Insert dynamic data into url path params

Package Exports

  • inserturlparams

Readme

About inserturlparams

Insert dynamic data in url path/search params. Works client side or in NodeJS. Really useful for big web projects where you store large numbers of long urls.

  • TypeScript supported :3

How it works

  • It replaces any part of a url that starts with /:. i.e. /api/v1/:param/hello with a value from an array or object.
  • insertUrlParams(urlString, pathParams) => full-url-string.

Installation

  • npm i -s inserturlparams

Important

  • For path-params, non-primitive values will throw errors, empty strings will be skipped, but null and undefined will still be included.
  • For search-params, arrays and primitives are allowed: arrays can only contain primitives and will be join by ,. Empty strings/arrays and undefined will be skipped but null will still be included.

Sample code:

import insertUrlParams, {
  TParamObj,
  TParam,
  TSearchParams,
} from '../';


// Example 1: Object keys must match the param names in the url.
const data1: TParamObj = {
  id: 5,
  msg: 'hello',
  really: true,
  something: undefined,
  random: null,
};
const url1 = '/api/v1/:id/cheese/:msg/is-good/:really/dog/cow/:something/:random';
const resp1 = insertUrlParams(url1, data1);
console.log(resp1); // "/api/v1/5/cheese/hello/is-good/true/dog/cow/undefined/null"

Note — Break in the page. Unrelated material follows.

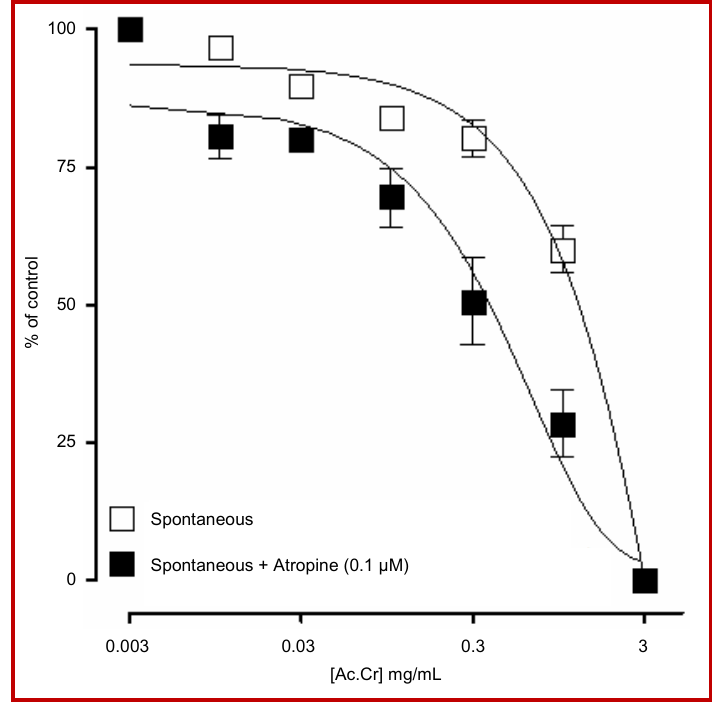
Figure 2: The concentration-dependent inhibitory effect of the crude extract of A. capillus-veneris (Ac.Cr) in the absence and pres- ence of atropine (0.1 µM) on spontaneous contractions in isolated rabbit jejunum preparations. Values are expressed as mean - ± S.E.M; n =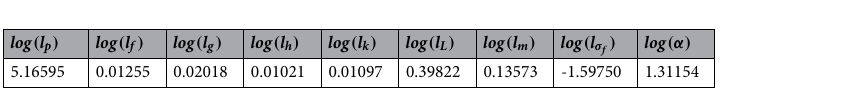
Table 2. Converged hyperparameters: off-nominal thrust bundle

// Example 2: NOTE The array must be in the order that you intend to replace them 
// with in the url and the length of the array must match the number of params.
const data2: TParam[] = [5, 'hello', true, undefined, null];
const url2 = '/api/v1/:id/cheese/:msg/is-good/:really/dog/cow/:something/:random';
const resp2 = insertUrlParams(url2, data2);
console.log(resp2); // "/api/v1/5/cheese/hello/is-good/true/dog/cow/undefined/null"


// Example 3: You can use a single primtive.
const resp3 = insertUrlParams('/api/v1/:id/cheese', 5);
console.log(resp3); // "/api/v1/5/cheese";

Note from the author

  • This is a simple library but a long function that I needed to use in the front-end (React) and the back-end (ExpressJS). Plus I hadn't written a client side library yet so this gave me some practice with rollup.js. In my front-end I had a large Routes.ts file and for readability I wanted to store the routes there the same as how they appeared in express, that is with /: inside the url. This required me to format the url before each api call though so I wrote this function to do just that.